Real-time monitoring of plasmon induced dissociative electron transfer to the potential DNA radiosensitizer 8-bromoadenine.

The excitation of localized surface plasmons in noble metal nanoparticles (NPs) results in different nanoscale effects such as electric field enhancement, the generation of hot electrons and a temperature increase close to the NP surface. These effects are typically exploited in diverse fields such as surface-enhanced Raman scattering (SERS), NP catalysis and photothermal therapy (PTT). Halogenated nucleobases are applied as radiosensitizers in conventional radiation cancer therapy due to their high reactivity towards secondary electrons. Here, we use SERS to study the transformation of 8-bromoadenine (A) into adenine on the surface of Au and AgNPs upon irradiation with a low-power continuous wave laser at 532, 633 and 785 nm, respectively.

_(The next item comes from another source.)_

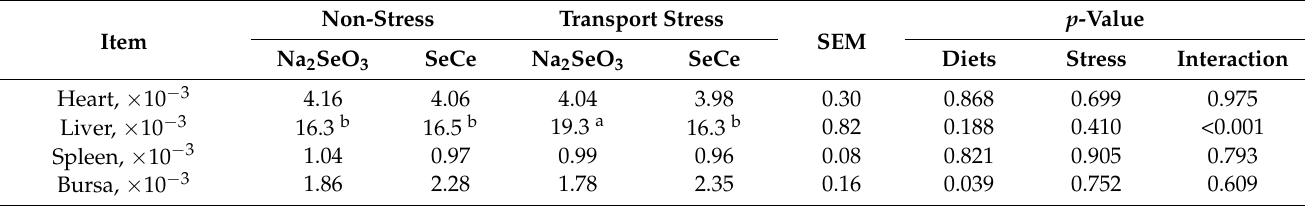
Table 2. Effects of dietary Se-enriched Cardamine enshiensis supplementation on relative organ weight of broilers under transport stress 1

The dissociation of A is ascribed to a hot-electron transfer reaction and the underlying kinetics are carefully explored. The reaction proceeds within seconds or even milliseconds. Similar dissociation reactions might also occur with other electrophilic molecules, which must be considered in the interpretation of respective SERS spectra. Furthermore, we suggest that hot-electron transfer induced dissociation of radiosensitizers such as A can be applied in the future in PTT to enhance the damage of tumor tissue upon irradiation.